** The task **
Nothing outside the range is wanted. Repeat exactly the lines below from the one with "Figure 4: The" through the one with "Fig. 10 Comparison".

(Data excerpts)
—————

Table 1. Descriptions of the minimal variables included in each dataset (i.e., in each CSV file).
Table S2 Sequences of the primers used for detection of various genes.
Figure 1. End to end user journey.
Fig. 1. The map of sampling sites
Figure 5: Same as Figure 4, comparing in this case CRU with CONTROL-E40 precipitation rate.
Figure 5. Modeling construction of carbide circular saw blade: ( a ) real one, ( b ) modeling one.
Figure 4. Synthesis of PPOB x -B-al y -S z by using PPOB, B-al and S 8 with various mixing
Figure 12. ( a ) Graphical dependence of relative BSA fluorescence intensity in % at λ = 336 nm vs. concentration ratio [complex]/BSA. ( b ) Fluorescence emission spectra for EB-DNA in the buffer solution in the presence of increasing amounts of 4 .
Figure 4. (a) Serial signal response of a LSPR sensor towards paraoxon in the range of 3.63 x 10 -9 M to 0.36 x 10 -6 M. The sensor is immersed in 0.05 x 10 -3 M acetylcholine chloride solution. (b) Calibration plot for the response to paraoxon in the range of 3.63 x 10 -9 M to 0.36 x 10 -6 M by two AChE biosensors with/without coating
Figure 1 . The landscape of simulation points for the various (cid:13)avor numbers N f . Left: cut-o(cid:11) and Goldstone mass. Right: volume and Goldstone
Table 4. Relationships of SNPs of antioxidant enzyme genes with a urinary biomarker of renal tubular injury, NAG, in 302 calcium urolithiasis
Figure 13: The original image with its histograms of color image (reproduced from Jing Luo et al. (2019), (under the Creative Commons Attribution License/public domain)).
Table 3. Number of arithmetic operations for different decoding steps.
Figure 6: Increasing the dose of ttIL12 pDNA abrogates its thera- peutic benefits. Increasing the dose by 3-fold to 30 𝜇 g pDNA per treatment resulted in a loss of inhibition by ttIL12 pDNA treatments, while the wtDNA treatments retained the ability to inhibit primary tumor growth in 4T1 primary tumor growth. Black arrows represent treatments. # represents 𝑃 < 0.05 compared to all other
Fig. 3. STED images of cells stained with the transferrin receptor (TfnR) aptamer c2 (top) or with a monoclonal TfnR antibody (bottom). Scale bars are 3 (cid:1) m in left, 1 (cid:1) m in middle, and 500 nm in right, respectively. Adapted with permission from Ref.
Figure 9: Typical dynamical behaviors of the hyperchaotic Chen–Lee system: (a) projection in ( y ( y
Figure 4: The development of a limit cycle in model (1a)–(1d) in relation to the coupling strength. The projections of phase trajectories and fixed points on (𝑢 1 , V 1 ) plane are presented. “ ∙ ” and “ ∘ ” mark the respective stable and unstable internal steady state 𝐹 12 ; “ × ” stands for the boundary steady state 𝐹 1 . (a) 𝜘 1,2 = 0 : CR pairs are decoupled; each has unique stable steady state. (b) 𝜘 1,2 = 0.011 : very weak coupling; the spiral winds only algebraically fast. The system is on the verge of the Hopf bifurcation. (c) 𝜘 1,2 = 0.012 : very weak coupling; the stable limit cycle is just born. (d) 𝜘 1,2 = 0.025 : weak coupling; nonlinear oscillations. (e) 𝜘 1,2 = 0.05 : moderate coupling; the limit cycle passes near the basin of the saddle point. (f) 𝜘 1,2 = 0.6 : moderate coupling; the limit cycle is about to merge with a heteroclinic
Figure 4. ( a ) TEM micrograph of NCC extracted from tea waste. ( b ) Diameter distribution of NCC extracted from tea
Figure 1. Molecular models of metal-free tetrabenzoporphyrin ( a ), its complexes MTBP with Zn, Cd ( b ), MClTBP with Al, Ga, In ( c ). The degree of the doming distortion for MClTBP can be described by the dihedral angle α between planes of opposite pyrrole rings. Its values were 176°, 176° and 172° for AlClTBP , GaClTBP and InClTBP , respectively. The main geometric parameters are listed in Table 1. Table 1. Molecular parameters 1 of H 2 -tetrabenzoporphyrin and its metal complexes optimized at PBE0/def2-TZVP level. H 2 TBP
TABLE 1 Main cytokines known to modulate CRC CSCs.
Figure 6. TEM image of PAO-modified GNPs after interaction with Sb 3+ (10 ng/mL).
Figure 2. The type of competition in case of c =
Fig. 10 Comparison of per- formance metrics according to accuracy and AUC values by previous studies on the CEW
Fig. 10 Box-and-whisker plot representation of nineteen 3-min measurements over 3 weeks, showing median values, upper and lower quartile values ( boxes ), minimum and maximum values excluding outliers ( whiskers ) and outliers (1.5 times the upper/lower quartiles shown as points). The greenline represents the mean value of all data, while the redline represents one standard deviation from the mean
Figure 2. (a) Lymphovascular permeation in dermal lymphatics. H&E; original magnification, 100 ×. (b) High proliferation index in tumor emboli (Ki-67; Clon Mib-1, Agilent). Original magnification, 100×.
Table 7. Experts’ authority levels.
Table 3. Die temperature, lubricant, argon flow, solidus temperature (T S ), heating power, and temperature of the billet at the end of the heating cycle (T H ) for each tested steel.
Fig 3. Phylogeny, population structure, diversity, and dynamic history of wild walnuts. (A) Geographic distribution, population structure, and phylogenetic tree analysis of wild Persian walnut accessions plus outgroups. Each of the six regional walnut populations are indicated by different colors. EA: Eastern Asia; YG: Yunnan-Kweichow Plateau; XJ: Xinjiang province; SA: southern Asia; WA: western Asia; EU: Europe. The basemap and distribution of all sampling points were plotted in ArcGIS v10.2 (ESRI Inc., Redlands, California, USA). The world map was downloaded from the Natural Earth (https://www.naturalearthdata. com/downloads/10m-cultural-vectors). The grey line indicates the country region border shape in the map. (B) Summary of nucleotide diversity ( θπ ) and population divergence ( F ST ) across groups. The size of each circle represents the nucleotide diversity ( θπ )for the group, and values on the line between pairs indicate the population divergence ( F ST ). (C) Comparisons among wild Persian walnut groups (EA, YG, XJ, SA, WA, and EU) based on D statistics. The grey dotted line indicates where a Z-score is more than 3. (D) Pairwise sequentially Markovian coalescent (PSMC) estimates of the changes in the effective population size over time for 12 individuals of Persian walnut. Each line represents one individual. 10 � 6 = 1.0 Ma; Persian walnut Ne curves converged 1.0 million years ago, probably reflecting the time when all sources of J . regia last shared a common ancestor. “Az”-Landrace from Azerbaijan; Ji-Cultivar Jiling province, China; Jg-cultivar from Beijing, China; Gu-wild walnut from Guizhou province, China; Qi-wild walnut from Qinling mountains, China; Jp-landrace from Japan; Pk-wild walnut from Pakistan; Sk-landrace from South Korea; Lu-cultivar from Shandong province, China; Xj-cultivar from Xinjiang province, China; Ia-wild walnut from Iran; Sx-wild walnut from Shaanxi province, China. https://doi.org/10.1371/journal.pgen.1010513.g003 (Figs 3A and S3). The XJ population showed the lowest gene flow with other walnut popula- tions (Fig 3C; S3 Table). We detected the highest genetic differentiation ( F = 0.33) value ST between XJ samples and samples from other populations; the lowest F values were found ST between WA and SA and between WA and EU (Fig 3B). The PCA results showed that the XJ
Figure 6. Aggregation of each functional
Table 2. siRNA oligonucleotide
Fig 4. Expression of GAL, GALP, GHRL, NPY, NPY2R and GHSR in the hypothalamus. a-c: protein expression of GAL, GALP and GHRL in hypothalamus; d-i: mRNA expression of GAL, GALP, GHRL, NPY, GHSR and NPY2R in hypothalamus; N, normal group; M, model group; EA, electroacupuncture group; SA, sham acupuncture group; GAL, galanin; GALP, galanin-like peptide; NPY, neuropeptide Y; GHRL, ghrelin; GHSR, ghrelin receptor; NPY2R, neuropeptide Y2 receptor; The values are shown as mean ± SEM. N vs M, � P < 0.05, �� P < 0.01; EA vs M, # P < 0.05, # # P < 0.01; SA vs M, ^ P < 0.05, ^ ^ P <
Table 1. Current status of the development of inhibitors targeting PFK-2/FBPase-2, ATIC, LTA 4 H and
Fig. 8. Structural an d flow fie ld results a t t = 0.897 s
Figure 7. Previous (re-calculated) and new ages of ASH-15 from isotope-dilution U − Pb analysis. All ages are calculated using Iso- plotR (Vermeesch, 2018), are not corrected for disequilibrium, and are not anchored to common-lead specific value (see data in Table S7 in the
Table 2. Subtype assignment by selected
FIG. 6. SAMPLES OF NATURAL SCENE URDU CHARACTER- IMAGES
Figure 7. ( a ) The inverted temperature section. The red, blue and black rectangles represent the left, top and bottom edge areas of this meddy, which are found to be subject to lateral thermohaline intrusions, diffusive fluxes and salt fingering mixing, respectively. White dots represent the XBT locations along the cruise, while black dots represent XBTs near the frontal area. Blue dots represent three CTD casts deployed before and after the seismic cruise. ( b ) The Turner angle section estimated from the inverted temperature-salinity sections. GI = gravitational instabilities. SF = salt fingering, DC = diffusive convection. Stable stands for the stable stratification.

—————

** Output for this exercise **
Figure 4: The development of a limit cycle in model (1a)–(1d) in relation to the coupling strength. The projections of phase trajectories and fixed points on (𝑢 1 , V 1 ) plane are presented. “ ∙ ” and “ ∘ ” mark the respective stable and unstable internal steady state 𝐹 12 ; “ × ” stands for the boundary steady state 𝐹 1 . (a) 𝜘 1,2 = 0 : CR pairs are decoupled; each has unique stable steady state. (b) 𝜘 1,2 = 0.011 : very weak coupling; the spiral winds only algebraically fast. The system is on the verge of the Hopf bifurcation. (c) 𝜘 1,2 = 0.012 : very weak coupling; the stable limit cycle is just born. (d) 𝜘 1,2 = 0.025 : weak coupling; nonlinear oscillations. (e) 𝜘 1,2 = 0.05 : moderate coupling; the limit cycle passes near the basin of the saddle point. (f) 𝜘 1,2 = 0.6 : moderate coupling; the limit cycle is about to merge with a heteroclinic
Figure 4. ( a ) TEM micrograph of NCC extracted from tea waste. ( b ) Diameter distribution of NCC extracted from tea
Figure 1. Molecular models of metal-free tetrabenzoporphyrin ( a ), its complexes MTBP with Zn, Cd ( b ), MClTBP with Al, Ga, In ( c ). The degree of the doming distortion for MClTBP can be described by the dihedral angle α between planes of opposite pyrrole rings. Its values were 176°, 176° and 172° for AlClTBP , GaClTBP and InClTBP , respectively. The main geometric parameters are listed in Table 1. Table 1. Molecular parameters 1 of H 2 -tetrabenzoporphyrin and its metal complexes optimized at PBE0/def2-TZVP level. H 2 TBP
TABLE 1 Main cytokines known to modulate CRC CSCs.
Figure 6. TEM image of PAO-modified GNPs after interaction with Sb 3+ (10 ng/mL).
Figure 2. The type of competition in case of c =
Fig. 10 Comparison of per- formance metrics according to accuracy and AUC values by previous studies on the CEW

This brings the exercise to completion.